§ Text shown
-- begin --

Friday, September 22, 2006

My fall & winter plan: make improvements

Not a lot has gone on recently. Since my last show, I have no more scheduled shows this year. I was planning on applying for some fall shows (and there are 1 or 2 shows for late November/early December that I may still apply for), but I think after doing 5 shows this first year, I'm going to call it a good first year and wrap it up until next spring, for a few reasons.

First, between working a full time job and doing everything for my shows, I haven't been able to get a whole lot else done. I've fallen behind on some things around the house, so I'm catching up on some of that.

Second, I've also been on 4 photo trips this summer (Hocking Hills, Ohio; Maine; Michigan's upper peninsula; lighthouse of western Lake Michigan). I'm also looking to take one more trip (a fall color tour). Yet I've only had the opportunity to pull a couple of good photos out of it. I've got a number of good shots in there, but I haven't had time to pick out the best ones, post-process, print, and mat them. So I'd really like to get caught up on that.

Also, I'm looking to work on my presentation during the fall and winter months. There are a few things about my booth I'd like to change. The primary 3 are larger prints, matting, and framing.

Larger Prints

On the larger print front, I'd like to do exactly that. My largest matted prints are 11x15 matted to 16x20, and then I have four framed 12x18s matted to 18x24 (but nothing in that size unframed). I have nothing at all bigger than that. I'd like to do a few photos printed at 16x24 or 20x30 and matted accordingly (maybe 4 or 5 inch borders). I'd also like to go though my archives and see if I can pull out some more panoramic shots and print up a few of those at a nice size.


As far as matting, I made a decision originally to buck the trend of plain white mats. I though I could do better with some colored matting which was chosen to match the photo. So far, my colored mats have outsold my white mats, so my approach would seem to be successful. However, I'm starting to think there is a problem with my logic, and that my conclusions are flawed. People that like colored mats are usually going to choose to buy colored mats instead of the white mats, so that explains why those sell. However, the people that do NOT like colored mats probably just walk right out without realizing that I also offer them in white. In addition, even if they do look through and see the white mats, the plain white, single layered mats aren't all that nice looking, so that might not agree with them either.

So I'm thinking about a few options here. The first option is to find a nice looking white or off white that has some type of a subtle texture or pattern to it, and offering all of my prints in that same color. The other option, is to pick out 4 to 8 nice looking neutral tones (whites, blacks, grays, and browns) and use that for my matting.

I'm not really sure what approach to take here, so it's going to take a bit of playing around to figure it out.


This is a biggie. So far most of my framed prints have been done with cheap & simple aluminum frames (black or silver) bought from Michael's for 40% off. When I started I was thinking simple was better, but now I really don't think it makes all that nice of a display.

I've started to think that the framing really needs to be complementary to the photo itself. Other than my plain, standard frames, I have a set of lighthouse collages that I have displayed in a nice frame that, to me and others I've asked, gives a beachy or nautical feeling that is complementary to the lighthouse subject. Indeed, I've been mildly successful at selling these photos framed.

-- end --

§ Data listing
-- begin --

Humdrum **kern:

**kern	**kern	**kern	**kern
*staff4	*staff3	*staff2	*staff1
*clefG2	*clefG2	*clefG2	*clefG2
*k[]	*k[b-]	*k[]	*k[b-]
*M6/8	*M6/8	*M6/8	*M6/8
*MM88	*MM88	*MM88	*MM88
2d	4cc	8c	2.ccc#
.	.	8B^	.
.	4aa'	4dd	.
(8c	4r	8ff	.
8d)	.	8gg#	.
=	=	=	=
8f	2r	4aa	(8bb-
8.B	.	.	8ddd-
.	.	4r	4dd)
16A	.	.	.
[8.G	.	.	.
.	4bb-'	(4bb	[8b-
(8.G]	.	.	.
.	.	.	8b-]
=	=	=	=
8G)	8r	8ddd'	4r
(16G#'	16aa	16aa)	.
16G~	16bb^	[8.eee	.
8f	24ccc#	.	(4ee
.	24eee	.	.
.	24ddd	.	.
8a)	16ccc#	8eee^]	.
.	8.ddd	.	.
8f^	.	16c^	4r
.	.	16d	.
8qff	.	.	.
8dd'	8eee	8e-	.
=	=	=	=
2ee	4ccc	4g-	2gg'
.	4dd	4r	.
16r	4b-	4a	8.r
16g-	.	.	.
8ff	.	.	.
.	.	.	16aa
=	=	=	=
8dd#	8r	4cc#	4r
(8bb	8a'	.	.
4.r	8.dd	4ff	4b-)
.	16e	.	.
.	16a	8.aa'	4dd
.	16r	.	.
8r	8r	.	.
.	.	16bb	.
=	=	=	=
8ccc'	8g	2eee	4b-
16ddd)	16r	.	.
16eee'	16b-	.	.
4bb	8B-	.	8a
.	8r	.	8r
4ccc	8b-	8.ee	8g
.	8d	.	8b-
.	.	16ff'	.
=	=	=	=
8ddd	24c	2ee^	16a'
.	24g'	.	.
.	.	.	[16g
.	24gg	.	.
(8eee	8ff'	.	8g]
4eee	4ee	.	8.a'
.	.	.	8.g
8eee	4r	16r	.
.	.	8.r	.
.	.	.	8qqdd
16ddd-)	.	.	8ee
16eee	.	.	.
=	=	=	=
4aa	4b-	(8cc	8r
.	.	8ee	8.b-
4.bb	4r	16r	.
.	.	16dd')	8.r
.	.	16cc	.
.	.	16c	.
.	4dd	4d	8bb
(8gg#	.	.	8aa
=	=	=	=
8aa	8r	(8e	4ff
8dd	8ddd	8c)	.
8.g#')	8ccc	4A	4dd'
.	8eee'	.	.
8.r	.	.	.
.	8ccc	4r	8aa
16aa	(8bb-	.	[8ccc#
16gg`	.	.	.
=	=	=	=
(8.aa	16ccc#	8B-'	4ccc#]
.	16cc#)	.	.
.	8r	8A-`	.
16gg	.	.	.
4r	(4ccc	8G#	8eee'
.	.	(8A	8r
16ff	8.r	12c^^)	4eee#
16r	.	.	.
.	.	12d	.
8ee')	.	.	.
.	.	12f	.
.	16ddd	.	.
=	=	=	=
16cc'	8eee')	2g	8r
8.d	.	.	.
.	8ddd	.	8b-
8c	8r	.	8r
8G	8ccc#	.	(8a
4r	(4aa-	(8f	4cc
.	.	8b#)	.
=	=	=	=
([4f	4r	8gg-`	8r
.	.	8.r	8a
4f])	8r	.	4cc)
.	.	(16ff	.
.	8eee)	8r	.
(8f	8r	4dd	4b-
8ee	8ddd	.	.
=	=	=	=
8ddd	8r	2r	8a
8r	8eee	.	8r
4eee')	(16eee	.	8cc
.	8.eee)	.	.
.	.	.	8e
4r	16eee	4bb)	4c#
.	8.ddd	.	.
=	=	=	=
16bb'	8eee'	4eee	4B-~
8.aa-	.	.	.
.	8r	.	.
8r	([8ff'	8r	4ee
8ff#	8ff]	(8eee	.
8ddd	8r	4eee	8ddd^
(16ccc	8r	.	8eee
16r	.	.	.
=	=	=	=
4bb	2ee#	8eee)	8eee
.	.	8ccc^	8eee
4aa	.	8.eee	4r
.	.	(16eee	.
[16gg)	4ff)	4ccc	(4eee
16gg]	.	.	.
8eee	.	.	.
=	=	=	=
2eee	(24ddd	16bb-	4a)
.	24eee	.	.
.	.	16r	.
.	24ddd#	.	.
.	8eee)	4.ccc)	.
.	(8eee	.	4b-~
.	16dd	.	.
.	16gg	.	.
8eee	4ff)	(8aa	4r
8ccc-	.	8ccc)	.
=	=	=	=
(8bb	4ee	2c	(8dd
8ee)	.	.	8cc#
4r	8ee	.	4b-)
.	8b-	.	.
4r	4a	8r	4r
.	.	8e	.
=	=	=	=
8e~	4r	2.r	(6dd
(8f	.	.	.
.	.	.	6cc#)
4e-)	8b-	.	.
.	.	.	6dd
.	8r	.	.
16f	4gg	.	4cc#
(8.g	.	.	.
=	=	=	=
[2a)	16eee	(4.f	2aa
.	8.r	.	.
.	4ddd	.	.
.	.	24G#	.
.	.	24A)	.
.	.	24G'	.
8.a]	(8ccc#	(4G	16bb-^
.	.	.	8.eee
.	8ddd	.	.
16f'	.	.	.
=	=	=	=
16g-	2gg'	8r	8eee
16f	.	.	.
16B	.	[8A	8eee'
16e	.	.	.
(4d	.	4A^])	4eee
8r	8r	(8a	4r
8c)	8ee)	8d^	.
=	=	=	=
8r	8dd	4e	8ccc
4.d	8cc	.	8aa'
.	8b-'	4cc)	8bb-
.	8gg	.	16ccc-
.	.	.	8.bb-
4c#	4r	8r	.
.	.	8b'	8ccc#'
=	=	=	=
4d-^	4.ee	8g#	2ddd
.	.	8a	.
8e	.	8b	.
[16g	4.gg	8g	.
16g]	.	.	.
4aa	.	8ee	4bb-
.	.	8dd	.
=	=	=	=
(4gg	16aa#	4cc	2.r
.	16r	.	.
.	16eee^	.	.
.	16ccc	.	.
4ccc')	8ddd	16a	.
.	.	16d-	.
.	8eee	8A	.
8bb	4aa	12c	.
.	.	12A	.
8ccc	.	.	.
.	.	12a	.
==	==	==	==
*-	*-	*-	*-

-- end --

§ What you should do
List the four photo trips that the fall and winter plan says were taken this summer. The entries are not needed for this.

§ Solved exercise
- Hocking Hills, Ohio
- Maine
- Michigan's upper peninsula
- Lighthouse of western Lake Michigan